I've been going through Haskell monoids and their uses, which has given me a fairly good understanding of the basics of monoids. One of the things introduced in the blog post is the Any monoid, and it's usage like the following:
foldMap (Any . (== 1)) tree
foldMap (All . (> 1)) [1,2,3]
In a similar vein, I've been trying to construct a Maximum monoid and have come up with the following:
newtype Maximum a = Maximum { getMaximum :: Maybe a }
deriving (Eq, Ord, Read, Show)
instance Ord a => Monoid (Maximum a) where
mempty = Maximum Nothing
m@(Maximum (Just x)) `mappend` Maximum Nothing = m
Maximum Nothing `mappend` y = y
m@(Maximum (Just x)) `mappend` n@(Maximum (Just y))
| x > y = m
| otherwise = n
I could construct a Maximum monoid for a specific type - say Num for example, quite easily, but want it to be useful for anything (with the obvious requirement that the anything is an instance of Ord).
At this point my code compiles, but that's about it.
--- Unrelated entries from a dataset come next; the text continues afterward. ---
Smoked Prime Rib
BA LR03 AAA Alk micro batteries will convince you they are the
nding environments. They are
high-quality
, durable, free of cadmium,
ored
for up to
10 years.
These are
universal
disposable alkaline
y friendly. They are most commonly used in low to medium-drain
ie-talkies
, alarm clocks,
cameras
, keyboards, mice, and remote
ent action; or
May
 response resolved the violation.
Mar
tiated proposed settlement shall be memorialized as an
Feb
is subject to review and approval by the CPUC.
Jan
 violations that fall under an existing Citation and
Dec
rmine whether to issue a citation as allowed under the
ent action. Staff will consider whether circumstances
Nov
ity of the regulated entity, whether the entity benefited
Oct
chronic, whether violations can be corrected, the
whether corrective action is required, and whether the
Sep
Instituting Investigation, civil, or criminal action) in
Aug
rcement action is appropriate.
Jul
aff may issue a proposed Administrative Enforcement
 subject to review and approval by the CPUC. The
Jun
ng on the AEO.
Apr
If I try to run it I get this:
> foldMap (Just) [1,2,3]
<interactive>:1:20:
Ambiguous type variable `a' in the constraints:
`Num a' arising from the literal `3' at <interactive>:1:20
`Monoid a' arising from a use of `foldMap' at <interactive>:1:0-21
Probable fix: add a type signature that fixes these type variable(s)
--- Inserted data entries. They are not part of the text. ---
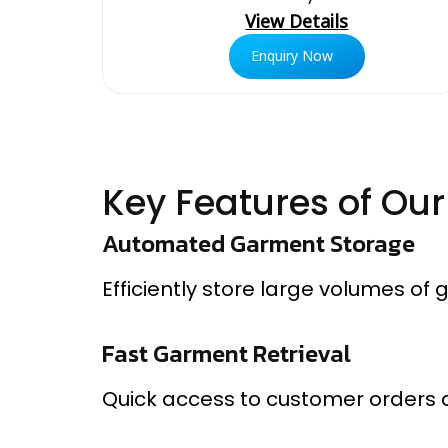
View Details
Enquiry Now
Key Features of Ou
Automated Garment Storage
Efficiently store large volumes of
Fast Garment Retrieval
Quick access to customer orders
I'm not sure if this is because I'm calling it wrong, or because my monoid is incorrect, or both. I'd appreciate any guidance on where I'm going wrong (both in terms of logic errors and non-idiomatic Haskell usage, as I'm very new to the language).
-- EDIT --
Paul Johnson, in a comment below, suggested leaving Maybe out. My first attempt looks like this:
newtype Minimum a = Minimum { getMinimum :: a }
deriving (Eq, Ord, Read, Show)
instance Ord a => Monoid (Minimum a) where
mempty = ??
m@(Minimum x) `mappend` n@(Minimum y)
| x < y = m
| otherwise = n
but I'm unclear how to express mempty without knowing what the mempty value of a should be. How could I generalise this?